Now that we are talking much more about psychosocial hazards (combined impact of psychological and social factors on our behaviour and health), perhaps it's time to consider what baggage you're bringing into work everyday. Sometimes we have the sense that our full mind is taken up with worrying about what happened at home just before we got to work, or what happened in the car with the kids. And this is where the invention of the professional mask has been useful along with the idea of compartmentalising our thinking. As someone who feels that experiences permeate right throughout my mind and body (which the latest research on Polyvagel Theory endorses i.e. the 'felt' experience of the world) I have always struggled to comprehend compartmentalising. Either I'm 'all in' or 'I'm out' is part of my philosophy of life which includes the world of work and relationships. But for some people compartmentalising is part of their professional persona, and they stop themselves thinking about anything but the task at hand.

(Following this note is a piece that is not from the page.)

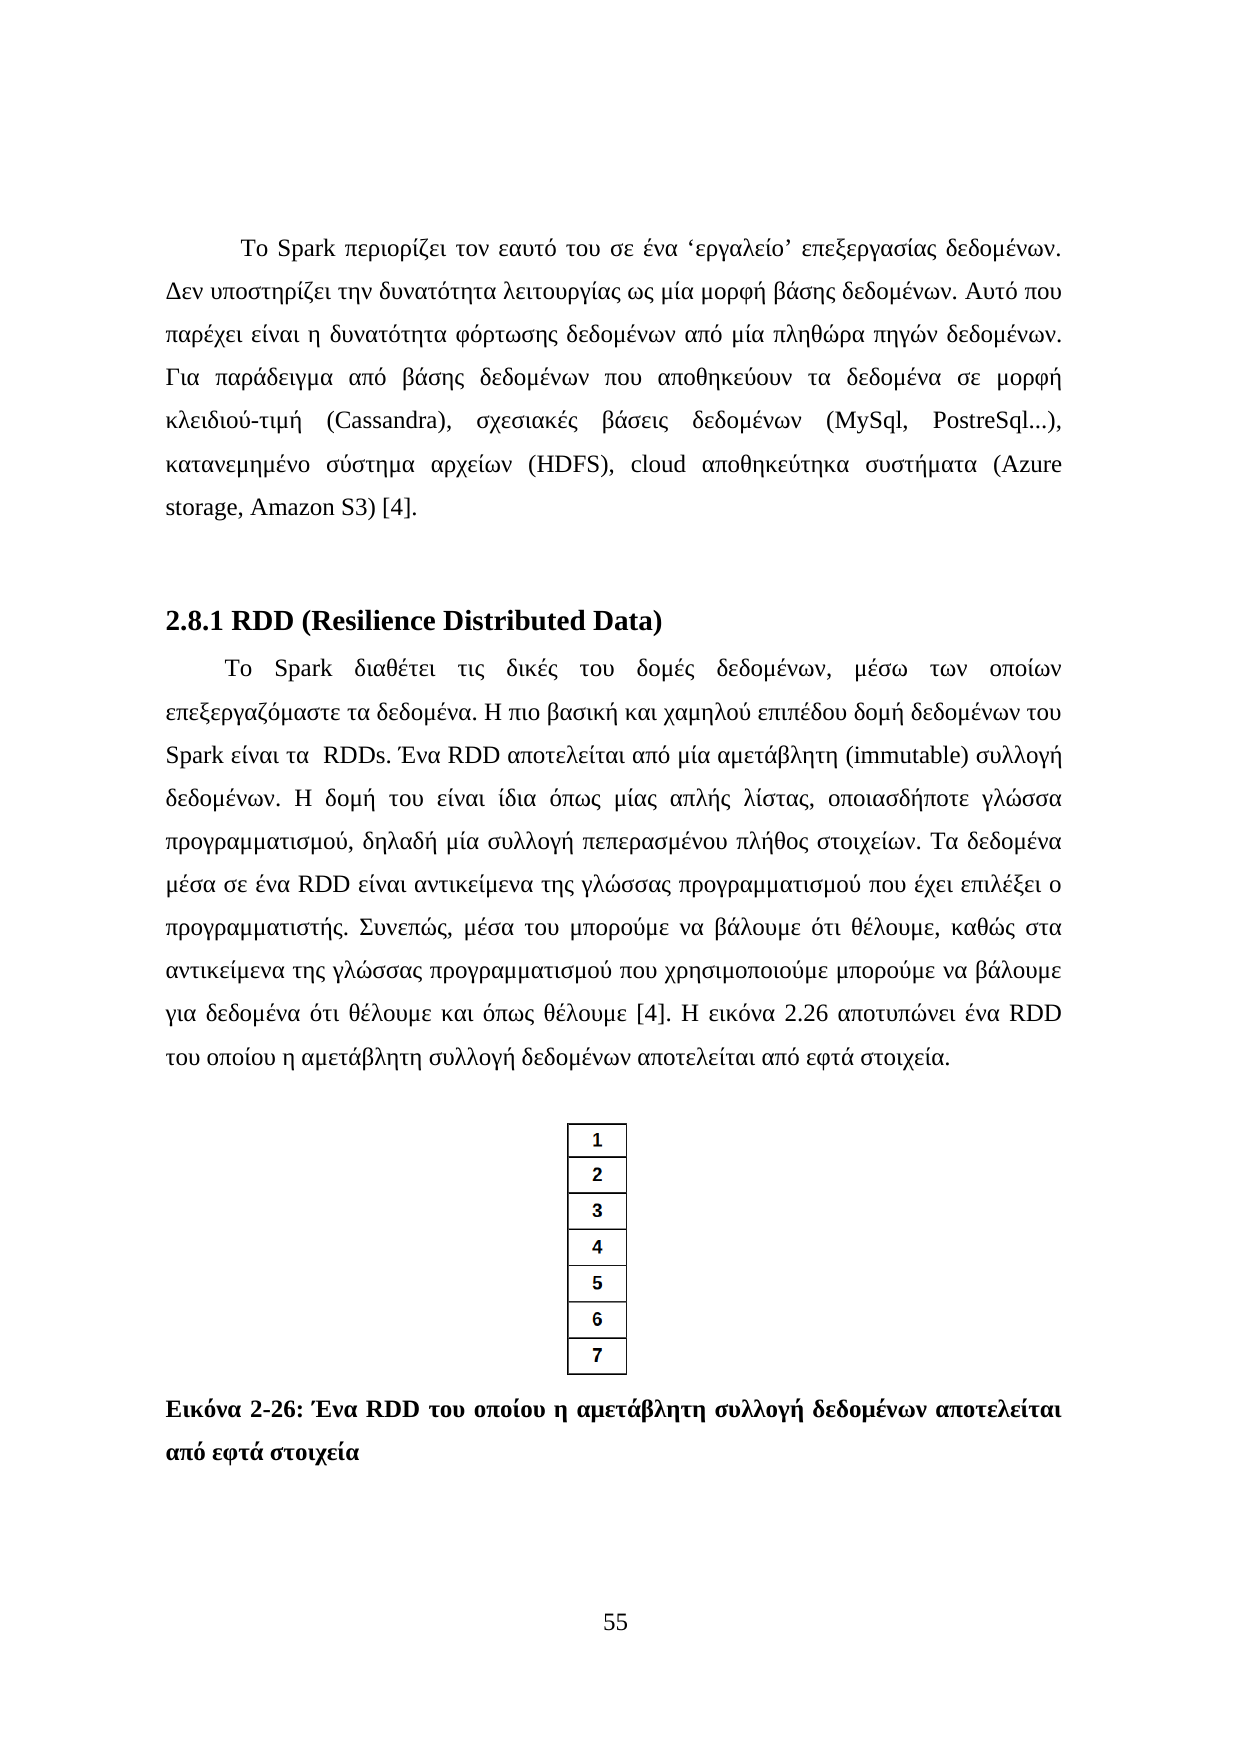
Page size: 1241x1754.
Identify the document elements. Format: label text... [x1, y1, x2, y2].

picture [165, 1118, 1063, 1380]
text Το Spark περιορίζει τον εαυτό του σε ένα ‘εργαλείο’ επεξεργασίας δεδομένων. Δεν υποστηρίζει την δυνατότητα λειτουργίας ως μία μορφή βάσης δεδομένων. Αυτό που παρέχει είναι η δυνατότητα φόρτωσης δεδομένων από μία πληθώρα πηγών δεδομένων. Για παράδειγμα από βάσης δεδομένων που αποθηκεύουν τα δεδομένα σε μορφή κλειδιού-τιμή (Cassandra), σχεσιακές βάσεις δεδομένων (MySql, PostreSql...), κατανεμημένο σύστημα αρχείων (HDFS), cloud αποθηκεύτηκα συστήματα (Azure storage, Amazon S3) [4]. [165, 233, 1063, 521]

How to deal with baggage at work.
A systematic process is needed for all of us as individuals to recognise how our past work experiences influence our presence in our current workplace. Do we have a way of acknowledging this and what do we do with it? Also how much of this do we actually communicate with others. This may be part of the process of sharing the common culture of the workplace, which can often be communicated to us non verbally i.e. by tradition or unspoken expectations. I think it's important without creating a whole set of policies and procedures around this topic, for us as individual workers to start to acknowledge, yes, actually I'm superimposing my ideas about my previous boss onto this current boss and that is harming my trust in this person.
How much energy you are investing in maintaining your professional mask at work may create a lot of fatigue for you - and this is where the 'third space' discussions are proving positive for many - identifying the transition between home and work, to allow us to consciously 'drop' our work mask.
Emotional baggage is the unresolved emotional experiences and the unexamined assumptions we bring with us to a new experience. Is yours preventing you from making more sound choices at work? In fact, your whole team may be doing this and inadvertently impacting the productivity of work goals. It's a topic worth exploring to help your team start to take more emotional responsibility.